_Exercises_:
(a) In the cyclone article, print the passage from "The family-of-five came" up to and including "by the storm.".
(b) Answer these questions using the cyclone article:
(i) How old is Mayeso Chinthenga?
(ii) According to authorities, at least how many people have been displaced by the storm?
(iii) On what day did the family of five come to Kapeni Demonstration School?
(c) Rewrite the cyclone article's paragraph that opens "The family-of-five came to Kapeni Demonstration School" in fewer words, keeping its main facts.

_Page text_:
• • •
No beds, little food await Malawi Cyclone survivors

Wet clothes hang from the windows of a school in Kapeni, a district of Malawi's commercial city of Blantyre, where hundreds of people have sought shelter from deadly Cyclone Freddy.. "A lot of people arrived here seeking shelter, they said they were running away from the mudslide," said Florence Chiwale, a teacher at the school. 

Wet clothes hang from the windows of a school in Kapeni, a district of Malawi's commercial city of Blantyre, where hundreds of people have sought shelter from deadly Cyclone Freddy.

Packing powerful winds and rain, the cyclone's return triggered floods and mudslides that washed away homes and buried their inhabitants

Mayeso Chinthenga, 14, said he was out fetching for firewood when he and other boys "saw rocks rolling down the mountain"  and ran for dear life.

"Some of our neighbours died on the spot", he said. He and his family escaped only with their lives. 

"Our house was destroyed. We lost everything," said Chinthenga. "Some of our neighbours died on the spot". 

The family-of-five came to Kapeni Demonstration School on Monday after the premises were opened to accommodate some of the at least 19,000 people that authorities say have been displaced by the storm. 

"A lot of people arrived here seeking shelter, they said they were running away from the mudslide," said Florence Chiwale, a teacher at the school. 

"We decided to open the classrooms for them."

- Nearly 200 dead -

Almost 200 people have died in Malawi since Freddy pummelled through southern Africa at the weekend for the second time within a few weeks.
• • •
_Material shown_:

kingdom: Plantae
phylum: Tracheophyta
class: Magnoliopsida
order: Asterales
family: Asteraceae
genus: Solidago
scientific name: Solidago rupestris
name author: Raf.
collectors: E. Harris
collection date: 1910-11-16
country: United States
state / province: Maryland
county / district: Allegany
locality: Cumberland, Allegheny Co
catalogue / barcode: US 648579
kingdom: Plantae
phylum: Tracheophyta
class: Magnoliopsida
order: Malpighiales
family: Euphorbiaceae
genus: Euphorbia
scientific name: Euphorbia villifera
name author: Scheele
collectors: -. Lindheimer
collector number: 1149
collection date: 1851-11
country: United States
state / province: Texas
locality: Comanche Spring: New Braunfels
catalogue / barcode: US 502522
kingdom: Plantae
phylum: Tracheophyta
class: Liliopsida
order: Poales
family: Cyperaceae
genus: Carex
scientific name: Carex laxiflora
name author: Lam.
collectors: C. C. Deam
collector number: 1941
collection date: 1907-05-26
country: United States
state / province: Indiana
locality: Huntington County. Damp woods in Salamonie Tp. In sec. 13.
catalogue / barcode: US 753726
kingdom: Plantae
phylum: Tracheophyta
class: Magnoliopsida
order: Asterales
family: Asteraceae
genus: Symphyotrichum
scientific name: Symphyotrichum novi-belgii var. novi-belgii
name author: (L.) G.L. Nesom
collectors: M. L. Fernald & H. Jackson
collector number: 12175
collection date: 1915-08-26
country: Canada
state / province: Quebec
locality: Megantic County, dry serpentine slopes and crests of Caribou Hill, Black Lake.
• • •
_Answers by task_:
(a)
The family-of-five came to Kapeni Demonstration School on Monday after the premises were opened to accommodate some of the at least 19,000 people that authorities say have been displaced by the storm.

(b)
(i) 14
(ii) At least 19,000
(iii) Monday

(c) The family of five arrived at Kapeni Demonstration School on Monday, after the school opened to house some of the at least 19,000 people authorities say the storm displaced.